突如写真を撮っていた綾音さんの携帯が鳴る。はいもしもしと滑らかな動きで持ち主が出る。


 「あっ…部長、はい…はい…えっ?…えぇ…今すぐですか?…まぁ、それは…はい」


 幾つかの言葉を交わした後携帯を切り、申し訳なさそうな顔をこちらに向けてきた。


 「ごめん仁君、私急用ができてこれからどうしても行かなきゃいけない所があるの…」


 「えっ、随分急だね土曜なのに」


 「うん…実は明日部活で出るコンクールがあってね、今日その準備をする予定だった人が熱で動けないみたいなの。だから代わりに行ってあげなきゃ」


 なんだって!?そりゃ大変だから早く行ってきなよと伝えると、最後まで謝りながらも綾音さんは店を出て行った。何をしているかは知らないが、コンクールというからには練習もあるだろうし必要な準備もあるのだろう。むしろそんな忙しい合間を縫ってきたのだろうから、逆にこっちが申し訳なかった。


 「…綾音さんって何の部活してるんだろう」


 「はぁ~っ!?アンタそんなことも知らなかったの?!」


 「器楽部ですよ仁さん、姉さんは大体の楽器を弾けますが…」


 「あぁ…そういえば前に響さんが言ってたね。特にチェロが凄いんだっけ?」


 何でも彼女達の話では綾音さんは小学校の頃から神童と評されており、その筋では有名人なのだそうだ。やっぱりあの子は凄い人なんだとあらためて思う。


 「田村ったら綾音のこと何も知らないのね。もしも鳴上綾音検定があったら3級でも不合格よ」


 なんじゃそりゃと思ったが、彼女達からしたら知っていて当たり前のことなのだ。きっと今まで僕に勉強を教えてくれた時間だって、本来は楽器の練習時間に割くはずのものだったのかもしれない。

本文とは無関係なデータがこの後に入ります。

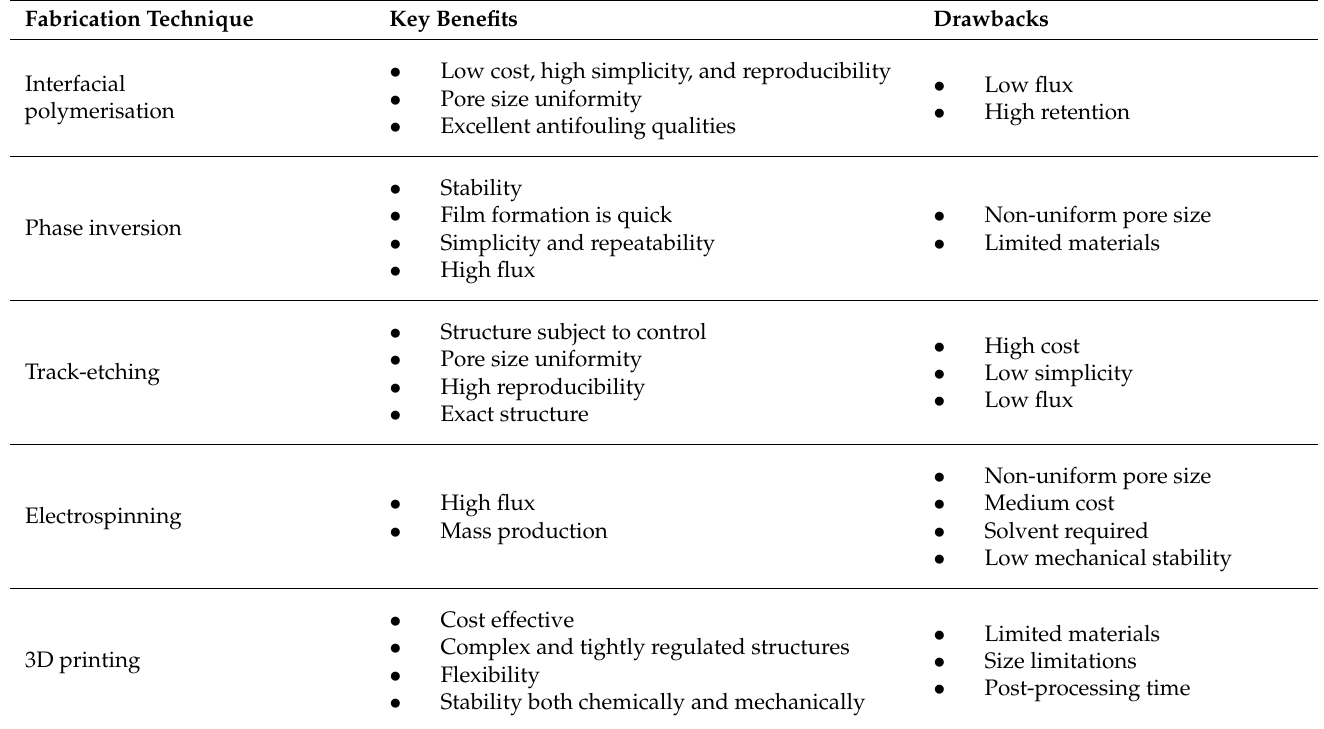
Table 3. Comparison of the key benefits and drawbacks of the various membrane production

 「ウチの器楽部って毎年何かしらの賞を持って帰ってくるんだけど、綾音はその中にあって副部長なのよ。一年生なのに凄くない?それだけじゃないわ、この前の学力模試だって―」


 フンスフンスと鼻を鳴らしてまるで自分のことのように自慢げに語る高坂さん。知識マウントというよりかは綾音マウントだ。


 「それだけじゃありません、先日柔道の大会に出て優勝してましたよ」


 「…なにそれ、初耳だわ」


 「学外の大会ですからね、わが姉ながら超人ですよ」


 綾音検定1級を超す有段者が居た。それにしても綾音さんはオールマイティというか、こう聞くと何でもできる人だなぁと思う。


 「綾音さんは何て言うか、そういうことをあまり語りたがらないよね。自慢しないというか」


 「そうですね…ストイックというか、人の評価を気にもかけない。一つの何かが終わってもそれに満足しようとせずに次のものへ、それが終わるとまた次を極めようとして延々と一人で成長しようとする。まるで求道者のようです」


 ホットミルクをかき混ぜながら響さんはどこか遠い目をしている。この中で最も綾音さんに近しいのは彼女だ。姉妹として比べられないことが無いわけがない。少なからず思うところがあるのだろう。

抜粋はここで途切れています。